Rokok membunuh lebih banyak manusia daripada Mariyuana, membikin
orang miskin tersebar dibandingkan korupsi, dan membuat kecanduan
lebih berat daripada alkohol. Rokok adalah alat setan dan pemakainya
adalah budak iblis. Begitu kira2 logikanya. Emang iya?
Dunia adalah tempat manusia bertahan hidup, entah dengan racun atau
obat disekitarnya. “Racun” membuat mereka bertahan menghadapi kerasnya
hidup dan “obat” membuat mereka optimis akan terangnya harapan. Semua
melangkah kedepan dengan angan bisa melihat matahari terbit di keesokan
harinya. Tak ada yang beda karena kita sama, sama sama manusia.

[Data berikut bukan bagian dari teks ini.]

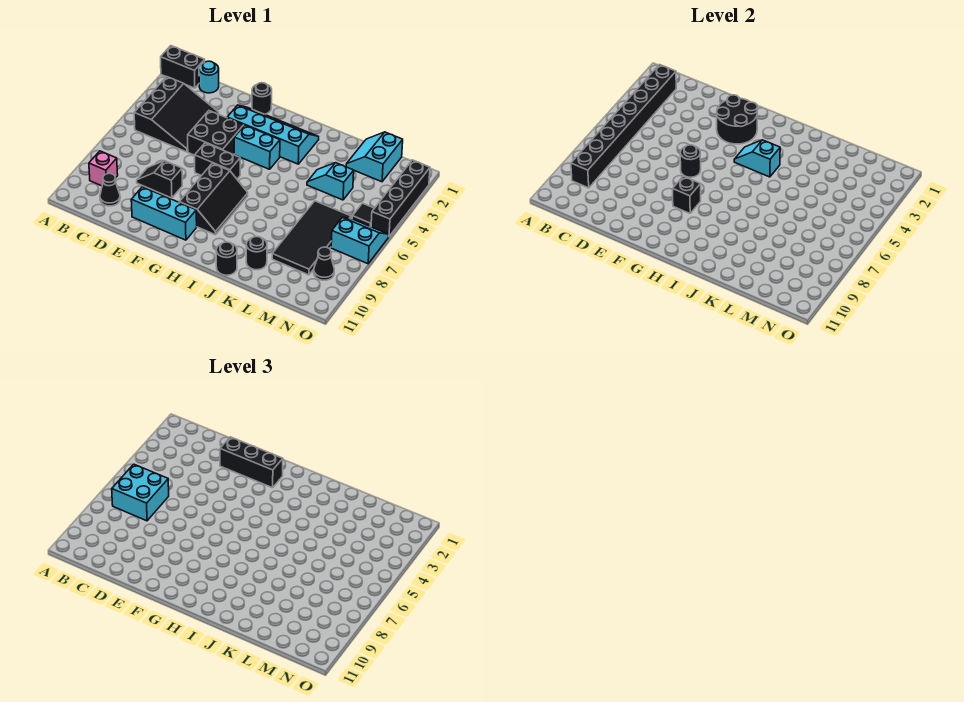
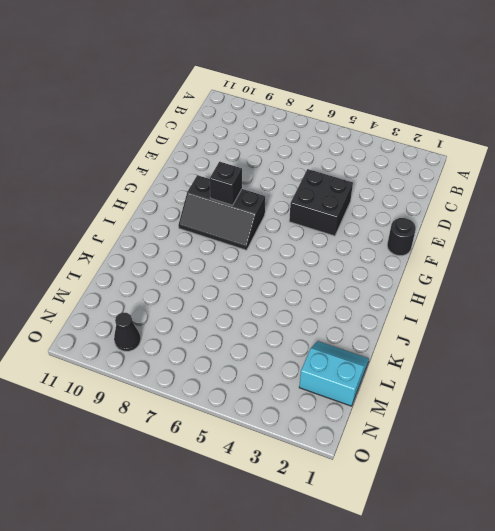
none -> black brick A1:B1 level 1
none -> black slope B3:D5 level 1 top B
none -> pink brick B9 level 1

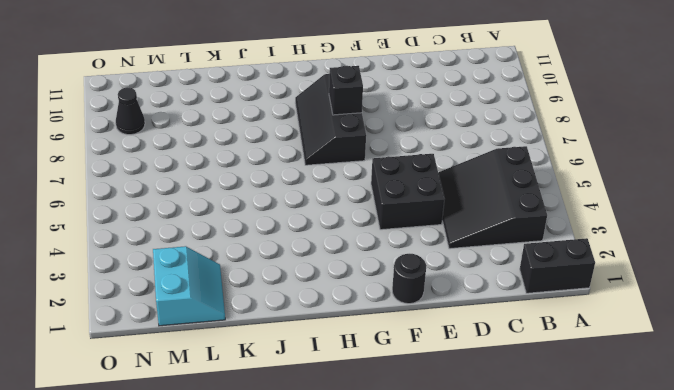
none -> pink brick B9 level 1
none -> cyan round brick C1 level 1
none -> black cone C10 level 1

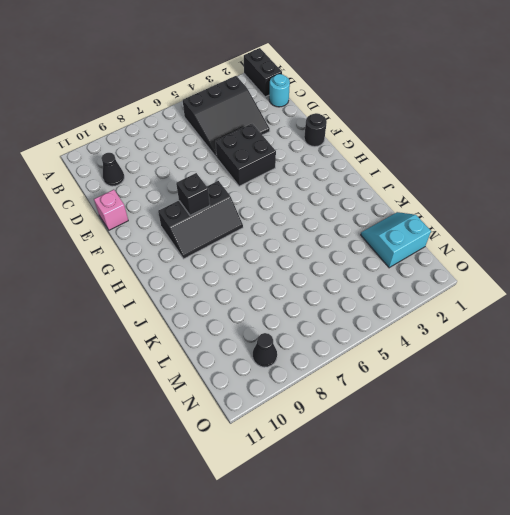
pink brick E11 level 1 -> pink brick B9 level 1
none -> black slope D8:E8 level 1 top E
none -> cyan brick E10:G10 level 1
none -> cyan slope F2:I3 level 1 top 3

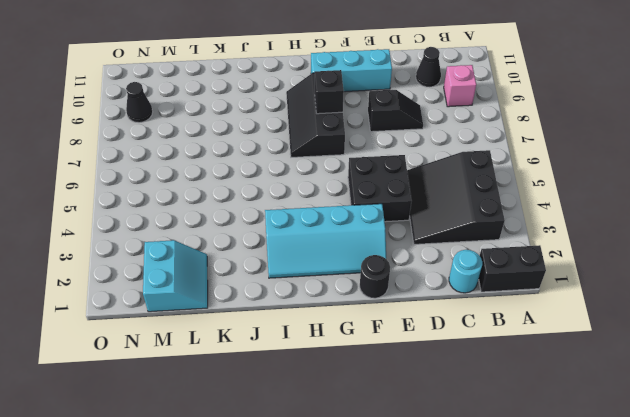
none -> black brick F6:G6 level 1
none -> cyan brick G4:H4 level 1
none -> black round brick J11 level 1

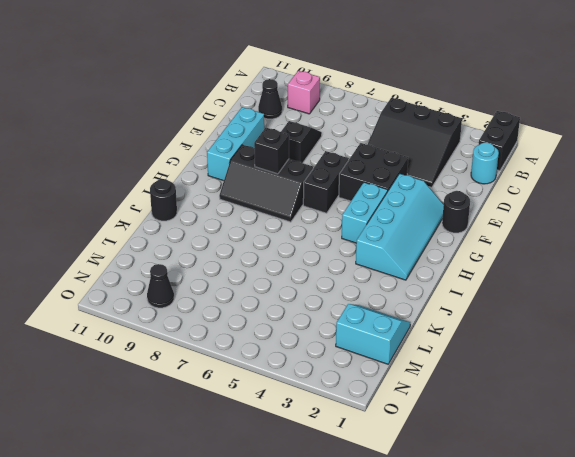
none -> cyan slope K4:L4 level 1 top L
none -> black round brick K10 level 1
none -> black tile L6:M9 level 1

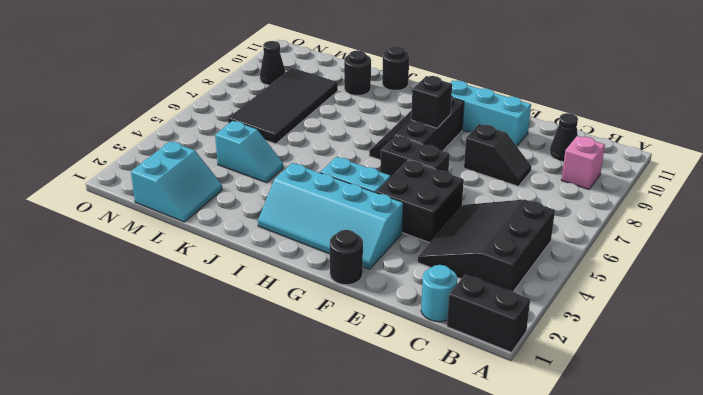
none -> black tile N5 level 1
none -> cyan slope N6:O7 level 1 top 7
none -> black brick O2:O5 level 1

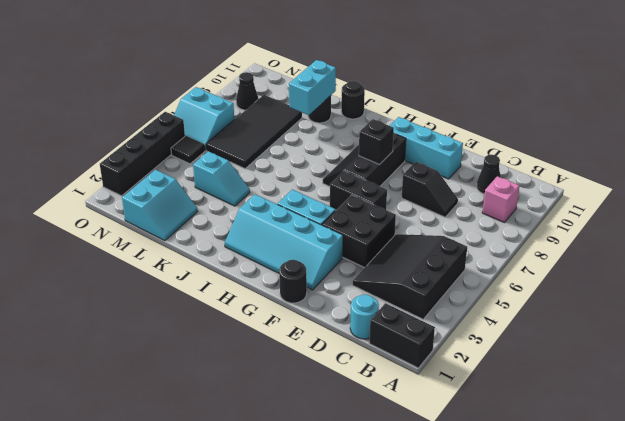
cyan brick K9:K10 level 2 -> none
none -> black brick B2:B9 level 2
none -> black round brick F2:G3 level 2
none -> black round brick F6 level 2

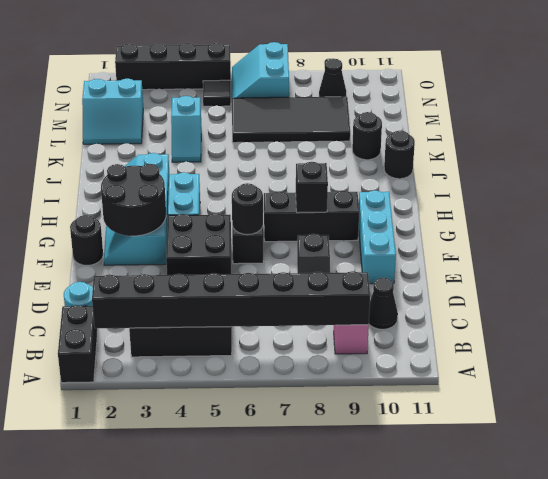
none -> cyan slope H4:I4 level 2 top I
none -> cyan brick B6:C7 level 3
none -> black brick E2:G2 level 3

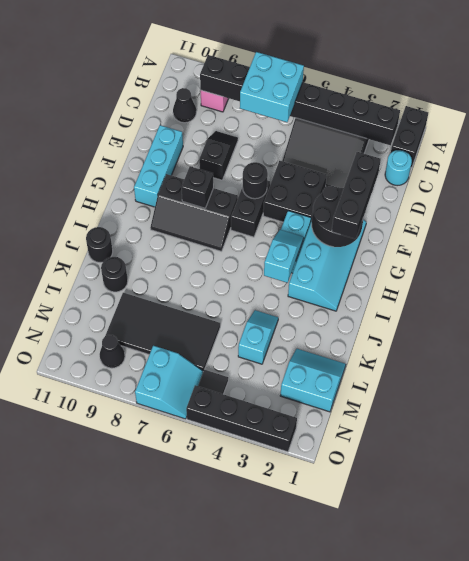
none -> black round brick F1 level 1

Akhirnya Semuapun berjalan sesuai jalannya. Meskipun Tak ada yang tau
kebenarannya hingga ujung finish menyapa. Himbauan dan larangan
terlontar adalah naif karena sekali lagi aku katakan, kita sama, sama
sama manusia. racun dan obat adalah absurd, pembatasnya adalah tipis,
bahkan tak ada kalo mau dikaji lebih mendalam lagi.
berlanjut pada hal yang Lebih spesifik tentang racun dan obat, rokok
merupakan sebuah dilema yang dari masa jahula menjadi perdebatan karena
fungsi dan esensinya. Dianggap barang hina namun juga dipuja. Diludahi
namun juga dipuji. ia adalah paket racun dan obat yang tak akan pernah
terang rimbanya.
Dilemanya ternyata ternyata bukan hanya pada masalah rokok itu adalah
“racun” dan berhenti menghisapnya merupakan “obat” , atau rokok bisa
menjadi racun ataupun obat sekaligus. Namun kondisi seperti apa ingin
yang dikehendaki. Apakah ini sebuah kesepakatan atau Cuma inisiatif atas
dasar kemanusian. Atau jangan – jangan sebuah modus bisnis, ah tipis.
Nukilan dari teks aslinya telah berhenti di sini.